De la exclusión a la pluralidad


Escribimos este editorial a propósito del artículo del teólogo y filósofo José María Vigil: “Desafío de la teología del pluralismo religioso a la fe tradicional”, que publicamos en este número de Renovación.

Prácticamente hasta el Concilio Vaticano II (1962-1965), la sentencia que circunscribía el ámbito de la “salvación” era “extra ecclesiam nulla salus” (fuera de la Iglesia no hay salvación). Esta expresión es atribuida a Orígenes (185-254) por algunos autores y a san Cipriano (220-258) por otros. En cualquier caso, el Concilio de Florencia (Basilea, Ferrara, Florencia 1431-1445) declaró “firmemente creer, profesar y enseñar que ninguno de aquellos que se encuentran fuera de la Iglesia católica, no solo los paganos, sino también los judíos, los herejes y los cismáticos, podrán participar en la vida eterna. Irán al fuego eterno que ha sido preparado para el diablo y sus ángeles (Mt 25, 4), a menos que antes del término de su vida sean incorporados a la Iglesia…” (“Casi veinte siglos de exclusivismo cristiano”, José M. Vigil. Renovación nº 53).

El Concilio Vaticano II, casi dieciocho siglos después, abrió las puertas del aprisco para extender la “salvación” a aquellos que hasta ahora habían sido excluidos de ella, bien porque no profesaban la misma fe y de la misma manera (por ejemplo, los protestantes), o porque profesaban otro tipo de fe y creencias religiosas (judíos, musulmanes, etc.). Es decir, de alguna manera la Iglesia católica, a partir de este Concilio, empezó a “repensar” algunos textos evangélicos dogmáticos en orden a la salvación considerados desde la “eclesiología” (por ejemplo, los protestantes se convirtieron en los “hermanos separados”). La Reforma, por su parte, mantuvo el mismo exclusivismo pero no desde la “eclesiología”, sino desde las “Solas”: “sola Fe, sola Gracia, etc., fuera de las cuales tampoco había salvación.

───

:: TAREAS A REALIZAR ::
[1] Según el editorial, ¿qué concilio declaró que nadie fuera de la Iglesia católica podría participar en la vida eterna?
[2] Enumere los grupos que, según la declaración del Concilio de Florencia citada en el editorial, no podrían participar en la vida eterna.
[3] Transcriba el pasaje del editorial desde "El Concilio Vaticano II, casi" hasta "tampoco había salvación.".

───

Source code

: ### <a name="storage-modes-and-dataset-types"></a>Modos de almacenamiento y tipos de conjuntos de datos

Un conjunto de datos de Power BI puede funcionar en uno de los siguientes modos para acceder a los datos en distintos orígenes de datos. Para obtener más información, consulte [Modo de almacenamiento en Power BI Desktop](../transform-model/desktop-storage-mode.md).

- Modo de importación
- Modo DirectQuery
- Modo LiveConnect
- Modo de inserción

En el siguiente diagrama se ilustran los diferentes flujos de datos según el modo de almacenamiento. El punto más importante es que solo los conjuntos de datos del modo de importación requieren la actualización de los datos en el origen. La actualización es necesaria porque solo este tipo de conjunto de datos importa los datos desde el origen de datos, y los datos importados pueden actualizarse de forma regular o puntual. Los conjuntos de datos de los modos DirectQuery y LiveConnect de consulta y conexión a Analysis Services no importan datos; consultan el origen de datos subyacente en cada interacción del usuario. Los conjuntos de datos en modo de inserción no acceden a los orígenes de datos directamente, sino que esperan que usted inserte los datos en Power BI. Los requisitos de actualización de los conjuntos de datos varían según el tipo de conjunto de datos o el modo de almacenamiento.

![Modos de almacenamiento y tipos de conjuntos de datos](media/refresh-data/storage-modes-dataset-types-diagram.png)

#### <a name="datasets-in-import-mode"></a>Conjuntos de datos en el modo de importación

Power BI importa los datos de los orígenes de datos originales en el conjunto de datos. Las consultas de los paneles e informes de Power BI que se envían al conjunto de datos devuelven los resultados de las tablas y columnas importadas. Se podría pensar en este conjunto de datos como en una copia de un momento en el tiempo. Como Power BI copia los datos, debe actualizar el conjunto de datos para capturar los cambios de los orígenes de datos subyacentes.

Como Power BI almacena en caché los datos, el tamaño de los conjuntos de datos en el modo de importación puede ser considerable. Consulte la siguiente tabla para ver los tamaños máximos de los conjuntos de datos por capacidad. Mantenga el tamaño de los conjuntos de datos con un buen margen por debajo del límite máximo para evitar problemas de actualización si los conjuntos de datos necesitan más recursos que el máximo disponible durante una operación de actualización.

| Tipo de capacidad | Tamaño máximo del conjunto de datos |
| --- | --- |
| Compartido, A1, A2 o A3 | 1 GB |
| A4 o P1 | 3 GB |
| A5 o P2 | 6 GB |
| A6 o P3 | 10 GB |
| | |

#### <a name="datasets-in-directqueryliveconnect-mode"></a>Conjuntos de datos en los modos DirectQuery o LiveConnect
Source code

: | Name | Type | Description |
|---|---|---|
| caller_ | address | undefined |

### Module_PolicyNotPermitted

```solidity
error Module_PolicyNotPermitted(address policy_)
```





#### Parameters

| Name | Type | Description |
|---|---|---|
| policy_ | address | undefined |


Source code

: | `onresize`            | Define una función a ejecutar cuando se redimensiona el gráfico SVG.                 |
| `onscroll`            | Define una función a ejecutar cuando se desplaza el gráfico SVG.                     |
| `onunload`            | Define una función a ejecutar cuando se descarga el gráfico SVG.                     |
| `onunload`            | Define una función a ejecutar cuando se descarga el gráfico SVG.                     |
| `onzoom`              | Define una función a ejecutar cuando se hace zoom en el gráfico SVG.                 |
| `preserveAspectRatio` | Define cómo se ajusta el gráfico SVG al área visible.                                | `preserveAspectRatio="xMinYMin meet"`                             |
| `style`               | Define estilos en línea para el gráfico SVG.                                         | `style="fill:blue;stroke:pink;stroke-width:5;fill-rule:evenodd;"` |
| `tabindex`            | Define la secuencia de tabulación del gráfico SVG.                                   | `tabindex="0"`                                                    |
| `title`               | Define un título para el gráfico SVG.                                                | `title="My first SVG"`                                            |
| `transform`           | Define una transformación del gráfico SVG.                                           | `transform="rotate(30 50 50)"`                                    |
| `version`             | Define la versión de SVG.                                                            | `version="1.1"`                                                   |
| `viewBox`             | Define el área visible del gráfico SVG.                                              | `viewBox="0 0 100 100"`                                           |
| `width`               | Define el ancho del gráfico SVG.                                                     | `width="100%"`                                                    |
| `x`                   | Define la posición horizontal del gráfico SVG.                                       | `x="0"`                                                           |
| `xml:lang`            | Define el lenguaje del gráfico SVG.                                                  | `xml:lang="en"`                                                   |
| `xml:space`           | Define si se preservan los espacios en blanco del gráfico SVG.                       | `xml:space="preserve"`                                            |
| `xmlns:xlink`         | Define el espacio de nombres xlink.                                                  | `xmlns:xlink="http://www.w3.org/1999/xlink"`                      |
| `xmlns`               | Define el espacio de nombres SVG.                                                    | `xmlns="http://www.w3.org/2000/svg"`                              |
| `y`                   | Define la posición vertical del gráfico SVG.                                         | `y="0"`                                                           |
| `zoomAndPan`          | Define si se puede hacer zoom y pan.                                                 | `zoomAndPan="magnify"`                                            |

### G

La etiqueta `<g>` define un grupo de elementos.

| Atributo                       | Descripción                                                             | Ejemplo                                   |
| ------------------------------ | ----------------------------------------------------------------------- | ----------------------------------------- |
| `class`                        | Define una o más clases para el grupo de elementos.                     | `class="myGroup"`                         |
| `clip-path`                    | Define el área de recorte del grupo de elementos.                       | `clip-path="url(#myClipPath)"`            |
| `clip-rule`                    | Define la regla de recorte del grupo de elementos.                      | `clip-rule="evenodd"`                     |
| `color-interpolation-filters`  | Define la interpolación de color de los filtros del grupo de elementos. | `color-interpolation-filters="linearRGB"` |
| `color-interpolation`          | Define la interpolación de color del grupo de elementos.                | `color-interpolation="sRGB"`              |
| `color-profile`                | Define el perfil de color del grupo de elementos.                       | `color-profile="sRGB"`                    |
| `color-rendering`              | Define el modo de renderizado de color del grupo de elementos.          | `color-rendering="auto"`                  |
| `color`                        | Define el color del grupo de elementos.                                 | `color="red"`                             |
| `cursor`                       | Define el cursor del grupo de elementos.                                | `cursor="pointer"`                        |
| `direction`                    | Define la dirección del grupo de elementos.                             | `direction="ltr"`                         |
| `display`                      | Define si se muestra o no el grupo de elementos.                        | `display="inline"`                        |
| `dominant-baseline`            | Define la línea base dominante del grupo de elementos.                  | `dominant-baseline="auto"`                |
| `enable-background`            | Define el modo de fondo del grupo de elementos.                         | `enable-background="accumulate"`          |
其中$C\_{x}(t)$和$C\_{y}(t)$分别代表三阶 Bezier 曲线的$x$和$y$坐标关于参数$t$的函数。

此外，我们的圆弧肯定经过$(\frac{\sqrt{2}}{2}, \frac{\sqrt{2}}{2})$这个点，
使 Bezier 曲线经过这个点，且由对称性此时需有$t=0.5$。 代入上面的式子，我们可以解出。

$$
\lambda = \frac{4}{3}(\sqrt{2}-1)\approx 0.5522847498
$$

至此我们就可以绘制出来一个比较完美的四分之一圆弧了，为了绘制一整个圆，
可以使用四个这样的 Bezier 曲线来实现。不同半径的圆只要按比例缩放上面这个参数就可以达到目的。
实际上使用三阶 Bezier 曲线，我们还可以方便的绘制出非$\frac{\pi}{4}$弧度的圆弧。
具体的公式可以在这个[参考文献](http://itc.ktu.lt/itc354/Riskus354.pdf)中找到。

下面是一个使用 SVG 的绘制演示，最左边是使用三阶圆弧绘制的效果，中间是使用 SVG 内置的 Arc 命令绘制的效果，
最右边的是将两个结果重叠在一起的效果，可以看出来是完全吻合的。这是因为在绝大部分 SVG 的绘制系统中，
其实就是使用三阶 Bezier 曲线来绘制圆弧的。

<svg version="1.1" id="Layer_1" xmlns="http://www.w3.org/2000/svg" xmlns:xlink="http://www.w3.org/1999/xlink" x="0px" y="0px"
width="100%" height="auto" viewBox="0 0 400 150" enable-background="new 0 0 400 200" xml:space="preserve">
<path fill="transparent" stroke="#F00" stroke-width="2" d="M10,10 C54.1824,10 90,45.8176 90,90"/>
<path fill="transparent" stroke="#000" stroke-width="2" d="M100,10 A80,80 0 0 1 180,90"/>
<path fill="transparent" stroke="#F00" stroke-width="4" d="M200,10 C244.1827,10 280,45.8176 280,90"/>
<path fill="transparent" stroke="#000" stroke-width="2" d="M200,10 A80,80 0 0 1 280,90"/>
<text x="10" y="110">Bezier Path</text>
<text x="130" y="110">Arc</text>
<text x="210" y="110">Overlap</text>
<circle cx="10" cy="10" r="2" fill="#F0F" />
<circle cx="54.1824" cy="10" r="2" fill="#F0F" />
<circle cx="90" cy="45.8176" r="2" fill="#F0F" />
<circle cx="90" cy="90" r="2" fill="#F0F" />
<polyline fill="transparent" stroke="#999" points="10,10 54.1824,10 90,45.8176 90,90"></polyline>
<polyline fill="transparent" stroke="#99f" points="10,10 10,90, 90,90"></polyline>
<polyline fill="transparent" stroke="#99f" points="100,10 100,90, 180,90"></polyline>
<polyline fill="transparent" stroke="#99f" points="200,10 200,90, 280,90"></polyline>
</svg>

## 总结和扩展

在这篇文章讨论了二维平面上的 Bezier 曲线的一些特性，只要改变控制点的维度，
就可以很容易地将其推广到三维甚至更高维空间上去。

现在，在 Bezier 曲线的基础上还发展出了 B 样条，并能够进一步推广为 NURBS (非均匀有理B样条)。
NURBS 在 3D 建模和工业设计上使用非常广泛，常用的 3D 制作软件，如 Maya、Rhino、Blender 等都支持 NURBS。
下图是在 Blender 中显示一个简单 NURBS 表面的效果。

───

:: RESPUESTAS A CONTINUACIÓN ::
[1] El Concilio de Florencia (Basilea, Ferrara, Florencia 1431-1445).

[2] Los paganos, los judíos, los herejes y los cismáticos.

[3]
El Concilio Vaticano II, casi dieciocho siglos después, abrió las puertas del aprisco para extender la “salvación” a aquellos que hasta ahora habían sido excluidos de ella, bien porque no profesaban la misma fe y de la misma manera (por ejemplo, los protestantes), o porque profesaban otro tipo de fe y creencias religiosas (judíos, musulmanes, etc.). Es decir, de alguna manera la Iglesia católica, a partir de este Concilio, empezó a “repensar” algunos textos evangélicos dogmáticos en orden a la salvación considerados desde la “eclesiología” (por ejemplo, los protestantes se convirtieron en los “hermanos separados”). La Reforma, por su parte, mantuvo el mismo exclusivismo pero no desde la “eclesiología”, sino desde las “Solas”: “sola Fe, sola Gracia, etc., fuera de las cuales tampoco había salvación.